***** Source passage *****
On Sat, May 21, 2016 at 01:33:50PM -0400, D. Hugh Redelmeier wrote:
<https://software.intel.com/en-us/articles/google-vp9-optimization>
Intel describing how they improved the performance of the VP9 decoder for Silvermont, a recent Atom core.
The meat is several not-really-obvious changes to the code to overcome limitations of the instruction decoder. The optimizations seem particular to Silvermont but the article says: Testing against the future Intel Atom platforms, codenamed Goldmont and Tremont, the VP9 optimizations delivered additional gains.
These optimizations did nothing for Core processors as far as I can tell. I don't know if it affects any AMD processors.
A RISC processor would not have a complex instruction decoder so this kind of hacking would not apply. I will admit that there are "hazards" in RISC processors that are worth paying attention to when selecting and ordering instructions but these tend to be clearer.
Another thing in the paper:
The overall results were outstanding. The team improved user-level performance by up to 16 percent (6.2 frames per second) in 64-bit mode and by about 12 percent (1.65 frames per second) in 32-bit mode. This testing included evaluation of 32-bit and 64-bit GCC and Intel® compilers, and concluded that the Intel compilers delivered the best optimizations by far for Intel® Atom™ processors. When you multiply this improvement by millions of viewers and thousands of videos, it is significant. The WebM team at Google also recognized this performance gain as extremely significant. Frank Gilligan, a Google engineering manager, responded to the team’s success: “Awesome. It looks good. I can’t wait to try everything out.” Testing against the future Intel Atom platforms, codenamed Goldmont and Tremont, the VP9 optimizations delivered additional gains.
***** Records supplied *****
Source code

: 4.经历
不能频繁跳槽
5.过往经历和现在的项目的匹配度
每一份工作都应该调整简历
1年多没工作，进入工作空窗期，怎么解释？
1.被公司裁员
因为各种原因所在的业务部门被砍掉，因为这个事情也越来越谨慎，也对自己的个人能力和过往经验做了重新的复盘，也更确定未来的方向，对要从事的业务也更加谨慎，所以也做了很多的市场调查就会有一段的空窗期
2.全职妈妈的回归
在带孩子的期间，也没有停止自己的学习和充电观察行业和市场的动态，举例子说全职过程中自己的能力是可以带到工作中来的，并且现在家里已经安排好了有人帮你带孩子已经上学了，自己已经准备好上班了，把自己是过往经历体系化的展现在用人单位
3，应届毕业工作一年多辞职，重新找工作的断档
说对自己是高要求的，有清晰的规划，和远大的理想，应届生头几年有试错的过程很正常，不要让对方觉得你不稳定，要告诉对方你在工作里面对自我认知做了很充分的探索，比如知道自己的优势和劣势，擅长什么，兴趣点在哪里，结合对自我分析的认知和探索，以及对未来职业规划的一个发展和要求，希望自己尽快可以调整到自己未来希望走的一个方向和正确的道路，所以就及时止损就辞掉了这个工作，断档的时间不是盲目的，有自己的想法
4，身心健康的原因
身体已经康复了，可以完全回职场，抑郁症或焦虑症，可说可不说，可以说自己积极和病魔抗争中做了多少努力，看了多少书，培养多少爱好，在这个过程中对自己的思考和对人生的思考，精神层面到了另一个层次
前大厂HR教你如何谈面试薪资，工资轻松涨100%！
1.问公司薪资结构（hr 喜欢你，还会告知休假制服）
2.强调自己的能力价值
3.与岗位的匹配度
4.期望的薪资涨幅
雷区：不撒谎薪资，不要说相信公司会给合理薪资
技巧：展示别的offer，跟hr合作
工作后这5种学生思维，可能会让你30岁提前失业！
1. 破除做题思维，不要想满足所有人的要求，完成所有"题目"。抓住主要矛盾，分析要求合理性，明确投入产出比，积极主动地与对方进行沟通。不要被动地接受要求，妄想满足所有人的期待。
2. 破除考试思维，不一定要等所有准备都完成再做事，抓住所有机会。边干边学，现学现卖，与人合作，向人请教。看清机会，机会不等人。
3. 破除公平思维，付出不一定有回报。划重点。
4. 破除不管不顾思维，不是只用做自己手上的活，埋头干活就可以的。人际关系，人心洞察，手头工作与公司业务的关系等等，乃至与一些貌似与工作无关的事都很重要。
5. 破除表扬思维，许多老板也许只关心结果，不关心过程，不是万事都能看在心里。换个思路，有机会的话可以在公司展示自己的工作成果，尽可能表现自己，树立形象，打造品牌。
*****
## What you need to do
a: Answer these questions using the post on VP9 decoder optimization:
(i) Which Atom core was the VP9 decoder tuned for?
(ii) How much did user-level performance improve in 64-bit mode?
(iii) According to the poster, what effect did the optimizations have on Core processors?
b: Find every line of the entries containing the string "打造品牌", and copy each one. Matching is case-sensitive.
The post and the entries are unrelated pieces of material.

## Answers to each task
a:
(i) Silvermont.
(ii) By up to 16 percent (6.2 frames per second).
(iii) None, as far as the poster can tell.

b:
5. 破除表扬思维，许多老板也许只关心结果，不关心过程，不是万事都能看在心里。换个思路，有机会的话可以在公司展示自己的工作成果，尽可能表现自己，树立形象，打造品牌。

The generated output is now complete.